Silicon Valley Believes All Swans Are White

I recently watched an interview on Charlie Rose with Nassim Nicholas Taleb and decided his “Black Swan” theory accurately describes the fundamental problem in early-stage technology investing (and innovation in general).

To paraphrase Taleb; the cultural assumption is that all swans are white (and therefore, black swans could not exist).
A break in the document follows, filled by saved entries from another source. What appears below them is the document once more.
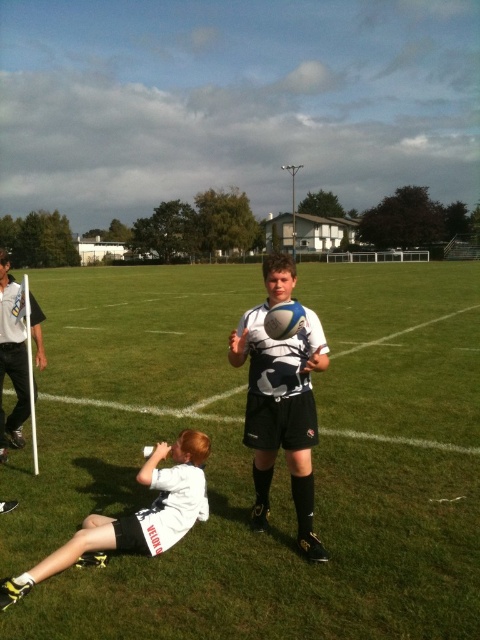
You are a referee on the sports field and need to retrieve an object. You see the white matte water bottle at lower left and the white plastic flag at left. Which object is nearer to you?

The white matte water bottle at lower left is closer to the viewer than the white plastic flag at left.

You are a referee on the field and need to place a 15cm wide marker between the white matte water bottle at lower left and the white plastic flag at left. Can the space between them accommodate the marker?

The white matte water bottle at lower left has a lesser width compared to white plastic flag at left. Since the water bottle is narrower, the space between them may be sufficient to place the 15cm wide marker, but the exact distance isn

You are a referee in a rugby match and need to determine if the white matte rugby ball at center is within the playing area. The playing area is marked by the white plastic flag at left. Is the ball closer to the flag than 5 meters?

The white matte rugby ball at center is closer to the viewer than the white plastic flag at left, but the exact distance between them isn not specified. Without knowing the actual distance, I cannot confirm if it is within 5 meters.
So you think.

Taleb (a partner at an investment firm) believes that scientists, economists, historians, policymakers, businesspeople, and financiers are victims of an illusion of pattern; they overestimate the value of rational explanations of past data and underestimate the prevalence of unexplainable randomness in that data.

Proof

The proof that Silicon Valley suffers from the white swan syndrome lies amongst many in the foolish behavior of investors, the predetermined investment allocations based on the tagging with ambiguous acronyms (such as web2.0, SOA, Cloud computing, CRM etc.) and the mindless herding of primarily unsuccessful ideas (or copies of a few successes) at the many popular technology conferences.

I am inclined to take Taleb’s theory a bit further: I believe the majority of people are victims of an illusion of pattern, established by years of (often irrelevant) education infused with the technology Kool-Aid that confined their thinking to a predetermined direction and scope. It prevented entrepreneurs and investors from ever being able to identify real innovation until it had become part of their past. Hence the excessive number of false positives and false negatives.

Taleb further adds that black swans are the ones that change the industry and that the so-called “unexplainable” events (that have no single precedent in time) redefine the future of the whole industry. And so, the search is on, not just for the investor with the right macroeconomic views, morals, and personality, but also the vision to spot innovation that has no precedent – the black swan.

Noise

The noise in our industry is still drowning out the music. We need to change the way we invest and improve our ability to spot black swans, or otherwise, we will lose the entrepreneurs that can build them. Our excuse today is not the economy but our performance in producing the genuinely disruptive value that can withstand the test of time. We need to put real entrepreneurs on a pedestal and throw the copycats to the curb, quickly.

Albert Einstein was right all along: imagination is more important than knowledge. That applies to investors too.